# Shooting Full Body White Backgrounds



## jepabst (Oct 28, 2014)

So here's the rub; I'm shooting some 'on site' full body, full white-out backgrounds. I'm researching and testing some lighting setups; and wanted to know if anyone had any tips or tricks for this sort of thing. I have done plenty of corporate headshots before, but not full body white-bg. 

At my disposal are plenty of light stands and umbrellas/softboxes. I have 3 Canon 600 speedlites. I also have two continuous CFLs if necessary. 

I'd like to do as little post-processing as possible, so I plan to place subjects 6-10 feet away from wall, and really blow it out. We have quite a lot of space to work with. 

Cheers to all. I'm assuming we'll be doing this kind of look


----------



## triggermike (Oct 28, 2014)

There's a ton of advice to peruse on the web! Here's just one which is decent . . .

https://www.photoflex.com/pls/the-pure-white-background-done-right


----------



## c.d.embrey (Oct 28, 2014)

Here's how pro photographer *Jerry Avenaim* does it http://blog.avenaim.com/2009/12/10/photography-lighting-white/ I've never seen a better explanation.

Never heard of Jerry Avenaim? Here's his biography http://en.wikipedia.org/wiki/Jerry_Avenaim


----------



## jepabst (Oct 28, 2014)

triggermike said:


> There's a ton of advice to peruse on the web! Here's just one which is decent . . .
> 
> https://www.photoflex.com/pls/the-pure-white-background-done-right



Thank you for the reference material! That is a really great post! I could probably do that, but without the hair light with my available equipment. I have 3 speedlites. I could get additional gear, but I'd prefer not to. There's no good graphic on that page that shows a comparison w/ and w/out the hair light.


----------



## jepabst (Oct 28, 2014)

c.d.embrey said:


> Here's how pro photographer *Jerry Avenaim* does it http://blog.avenaim.com/2009/12/10/photography-lighting-white/ I've never seen a better explanation.

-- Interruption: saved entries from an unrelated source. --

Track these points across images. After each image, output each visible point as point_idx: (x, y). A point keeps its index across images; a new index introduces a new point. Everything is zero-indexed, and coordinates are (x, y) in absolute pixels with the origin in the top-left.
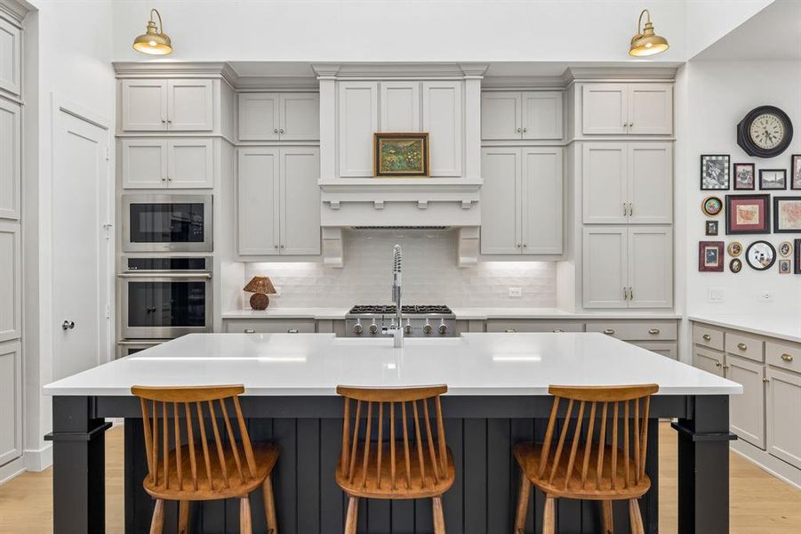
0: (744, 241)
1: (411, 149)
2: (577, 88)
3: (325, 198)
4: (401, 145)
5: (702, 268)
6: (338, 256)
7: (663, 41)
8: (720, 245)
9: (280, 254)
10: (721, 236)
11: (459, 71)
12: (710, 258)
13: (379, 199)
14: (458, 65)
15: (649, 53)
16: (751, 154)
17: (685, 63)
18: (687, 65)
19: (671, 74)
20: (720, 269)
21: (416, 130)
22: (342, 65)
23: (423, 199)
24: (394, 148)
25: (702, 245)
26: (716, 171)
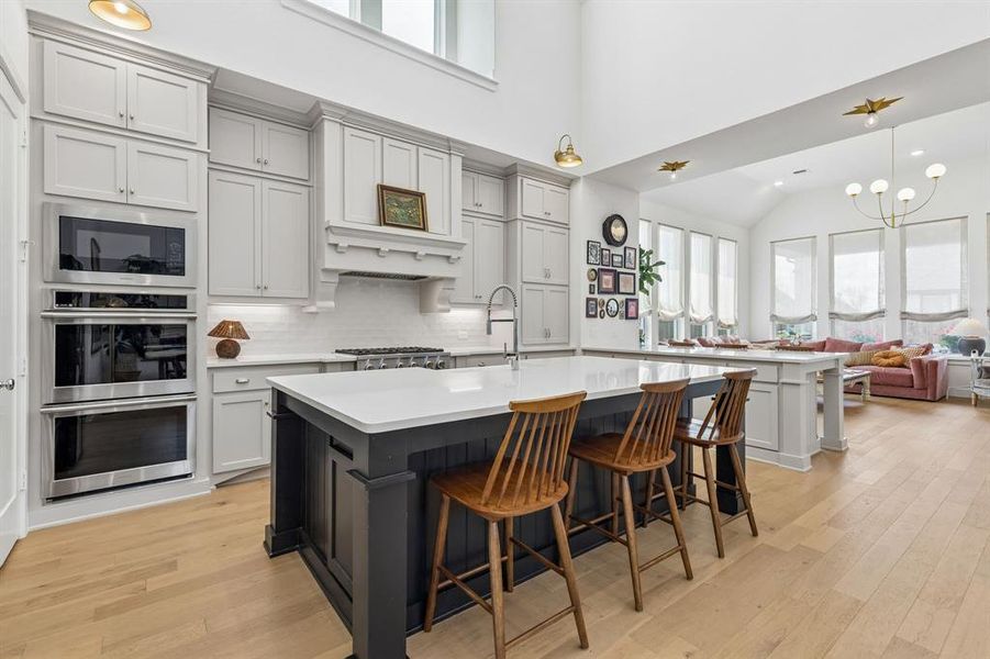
0: (606, 298)
1: (410, 205)
2: (519, 179)
3: (333, 239)
4: (402, 199)
5: (588, 316)
6: (329, 300)
7: (580, 159)
8: (595, 300)
9: (261, 295)
10: (596, 296)
11: (448, 145)
12: (593, 309)
13: (385, 247)
14: (448, 140)
15: (569, 165)
16: (609, 243)
17: (579, 178)
18: (582, 180)
19: (568, 182)
20: (595, 316)
21: (414, 189)
22: (350, 111)
23: (422, 251)
24: (397, 201)
25: (588, 300)
26: (594, 252)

That is also a great read, though I do not use, or own a light meter  Even so, I know what the technical idea is and it is helpful.


----------



## jepabst (Nov 6, 2014)

I'll post more about this VERY SOON. Here are some of the shots I took yesterday!
No photoshop here; just some Lightroom cropping and sliders. 
And a selfie of me with another camera toward the bottom right.


----------



## Skirball (Nov 6, 2014)

Well done, those are really good results for 3 speedlights and no Photoshop.


----------